● **Work to complete**:
Omit all pictures and transcribe only the lines in the entries below that run from the line with "Fruili, IT | 60 |" through the line with "the OCA strongly".

------ Available records ------

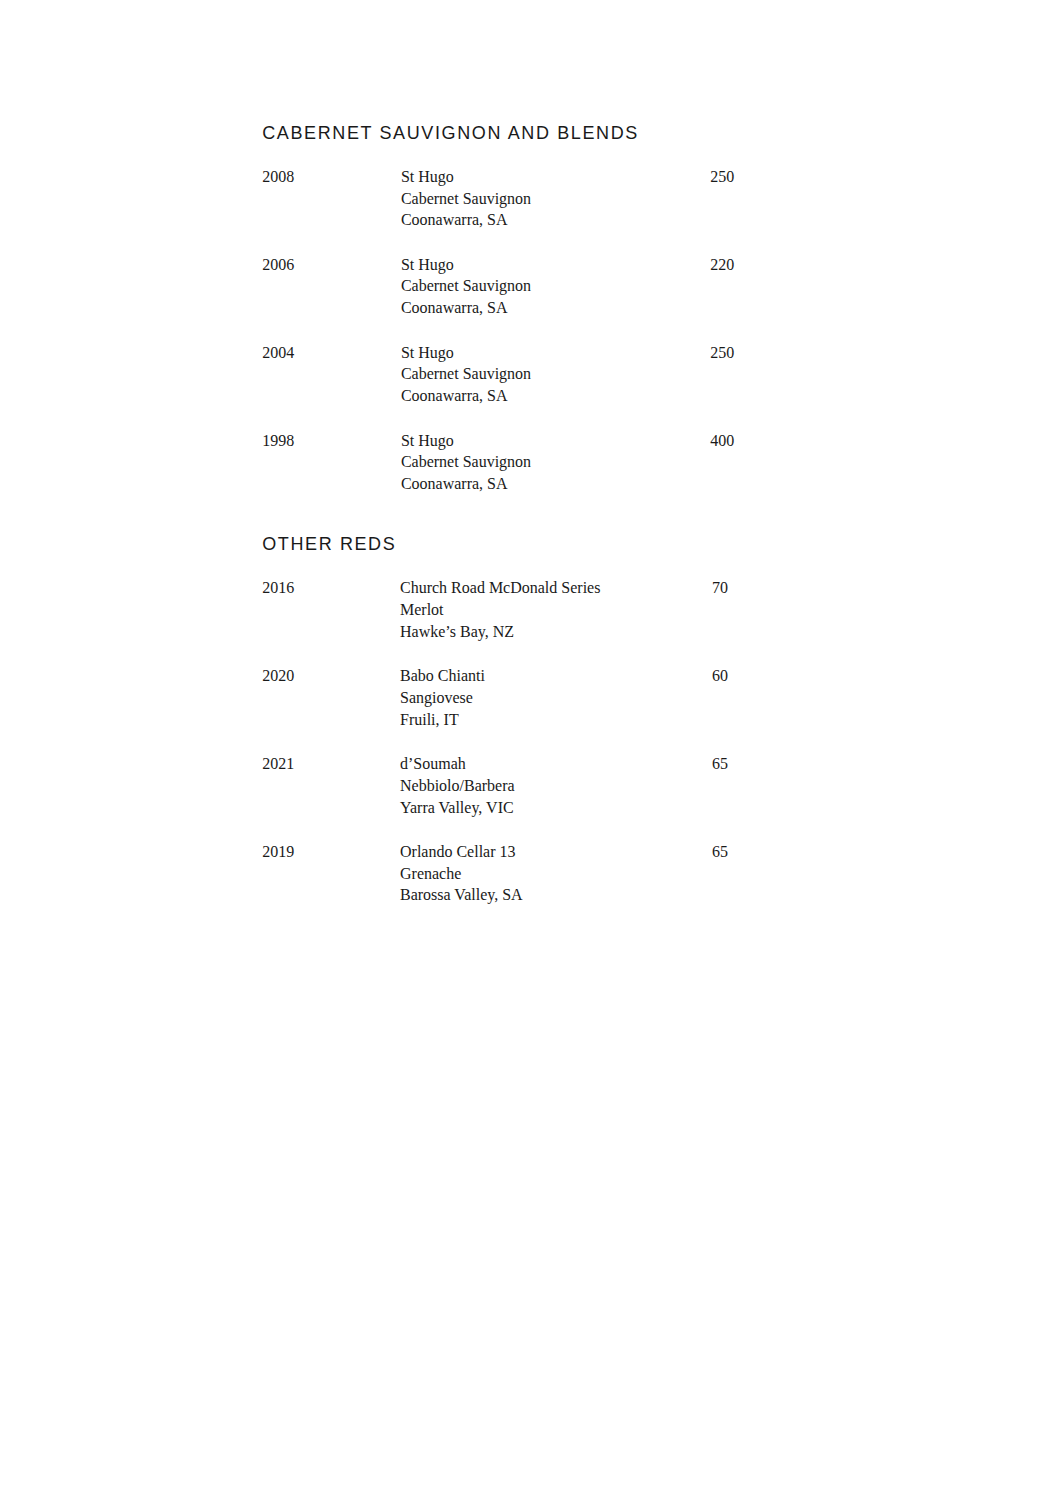Cabernet Sauvignon and Blends
| 2008 | St Hugo Cabernet Sauvignon Coonawarra, SA | 250 |
| 2006 | St Hugo Cabernet Sauvignon Coonawarra, SA | 220 |
| 2004 | St Hugo Cabernet Sauvignon Coonawarra, SA | 250 |
| 1998 | St Hugo Cabernet Sauvignon Coonawarra, SA | 400 |
Other Reds
| 2016 | Church Road McDonald Series Merlot Hawke’s Bay, NZ | 70 |
| 2020 | Babo Chianti Sangiovese Fruili, IT | 60 |
| 2021 | d’Soumah Nebbiolo/Barbera Yarra Valley, VIC | 65 |
| 2019 | Orlando Cellar 13 Grenache Barossa Valley, SA | 65 |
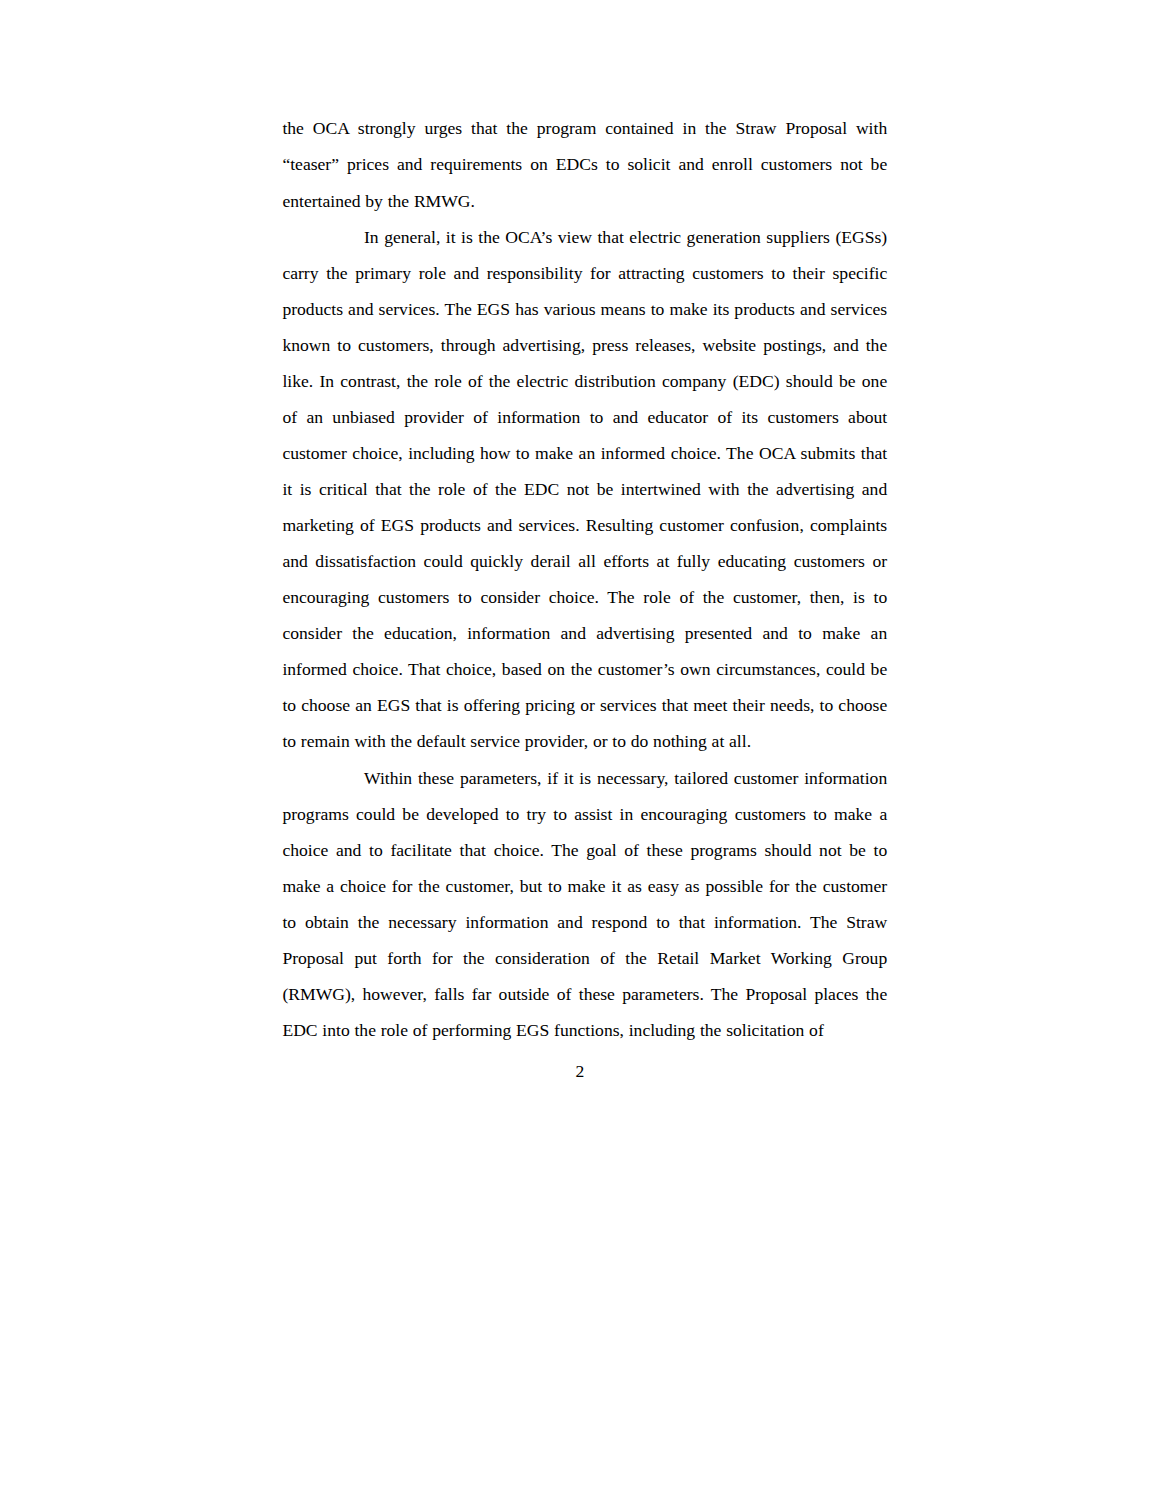the OCA strongly urges that the program contained in the Straw Proposal with “teaser” prices and requirements on EDCs to solicit and enroll customers not be entertained by the RMWG.
In general, it is the OCA’s view that electric generation suppliers (EGSs) carry the primary role and responsibility for attracting customers to their specific products and services. The EGS has various means to make its products and services known to customers, through advertising, press releases, website postings, and the like. In contrast, the role of the electric distribution company (EDC) should be one of an unbiased provider of information to and educator of its customers about customer choice, including how to make an informed choice. The OCA submits that it is critical that the role of the EDC not be intertwined with the advertising and marketing of EGS products and services. Resulting customer confusion, complaints and dissatisfaction could quickly derail all efforts at fully educating customers or encouraging customers to consider choice. The role of the customer, then, is to consider the education, information and advertising presented and to make an informed choice. That choice, based on the customer’s own circumstances, could be to choose an EGS that is offering pricing or services that meet their needs, to choose to remain with the default service provider, or to do nothing at all.
Within these parameters, if it is necessary, tailored customer information programs could be developed to try to assist in encouraging customers to make a choice and to facilitate that choice. The goal of these programs should not be to make a choice for the customer, but to make it as easy as possible for the customer to obtain the necessary information and respond to that information. The Straw Proposal put forth for the consideration of the Retail Market Working Group (RMWG), however, falls far outside of these parameters. The Proposal places the EDC into the role of performing EGS functions, including the solicitation of
2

------

● **Written solution**:
| 2020 | Babo Chianti Sangiovese Fruili, IT | 60 |
| 2021 | d’Soumah Nebbiolo/Barbera Yarra Valley, VIC | 65 |
| 2019 | Orlando Cellar 13 Grenache Barossa Valley, SA | 65 |
the OCA strongly urges that the program contained in the Straw Proposal with “teaser” prices and requirements on EDCs to solicit and enroll customers not be entertained by the RMWG.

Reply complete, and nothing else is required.